**EXERCISE PROMPT**
Note each line in the data holding the string "indexées" and report it.
== DATA FOR REVIEW
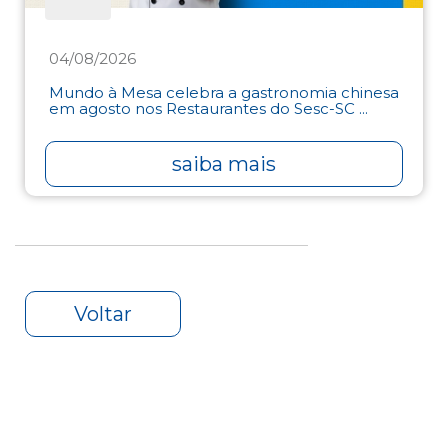
04/08/2026
Mundo à Mesa celebra a gastronomia chinesa
em agosto nos Restaurantes do Sesc-SC ...
saiba mais
Voltar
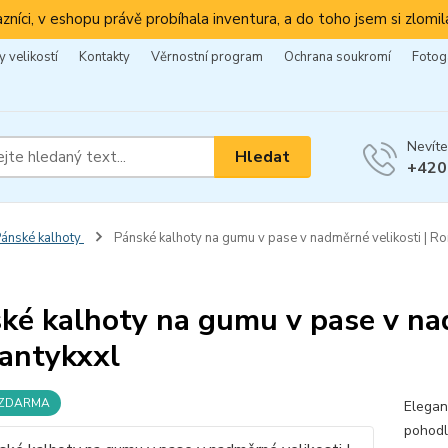
azníci, v eshopu právě probíhala inventura, a do toho jsem si zlomila
 velikostí
Kontakty
Věrnostní program
Ochrana soukromí
Fotog
Nevíte
Hledat
+420
ánské kalhoty
Pánské kalhoty na gumu v pase v nadměrné velikosti | R
ké kalhoty na gumu v pase v nad
antykxxl
 ZDARMA
Elegan
pohodl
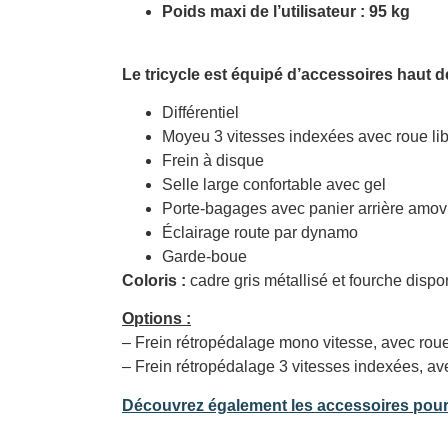
Poids maxi de l’utilisateur : 95 kg
Le tricycle est équipé d’accessoires haut 
Différentiel
Moyeu 3 vitesses indexées avec roue lib
Frein à disque
Selle large confortable avec gel
Porte-bagages avec panier arrière amov
Éclairage route par dynamo
Garde-boue
Coloris :
cadre gris métallisé et fourche dispo
Options :
– Frein rétropédalage mono vitesse, avec roue
– Frein rétropédalage 3 vitesses indexées, ave
Découvrez également les accessoires pour t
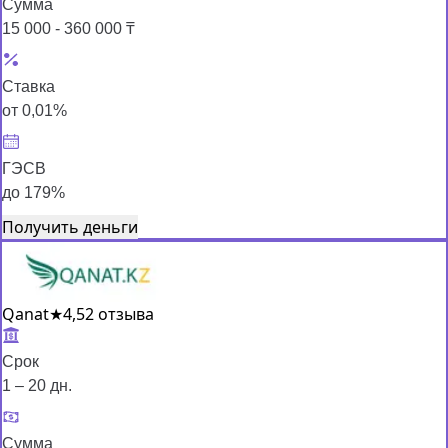
Сумма
15 000 - 360 000 ₸
Ставка
от 0,01%
ГЭСВ
до 179%
Получить деньги
Qanat
★
4,5
2 отзыва
Срок
1 – 20 дн.
Сумма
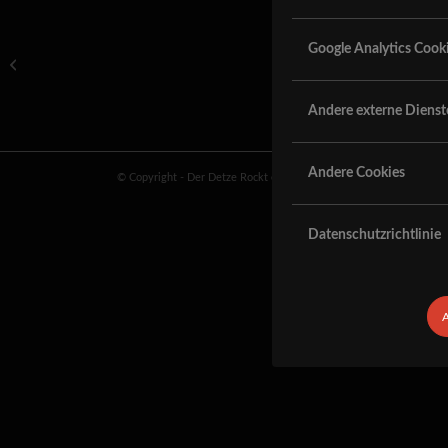
Google Analytics Cook
Jawoll, BATTLEAXE ersetzen
JAGUAR!!!
Andere externe Dienst
Andere Cookies
© Copyright - Der Detze Rockt eV
|
Impressum
|
Datenschutz
Datenschutzrichtlinie
A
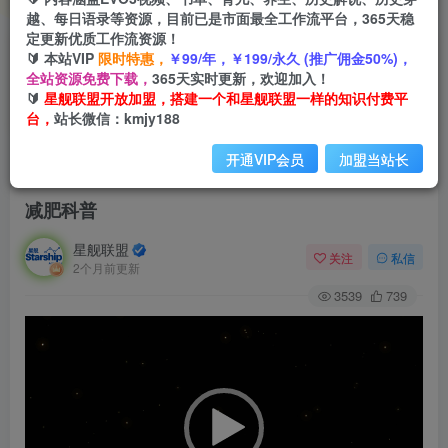
越、每日语录等资源，目前已是市面最全工作流平台，365天稳
定更新优质工作流资源！
🔰 本站VIP
限时特惠，
￥99/年，￥199/永久 (推广佣金50%)，
全站资源免费下载，
365天实时更新，欢迎加入！
🔰
星舰联盟开放加盟，搭建一个和星舰联盟一样的知识付费平
台，
站长微信：kmjy188
开通VIP会员
加盟当站长
首页
会员免费
正文
减肥科普
星舰联盟
关注
私信
2个月前更新
3539
739
视
频
播
放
====
**TASK OUTPUT**
Moyeu 3 vitesses indexées avec roue lib
– Frein rétropédalage 3 vitesses indexées, ave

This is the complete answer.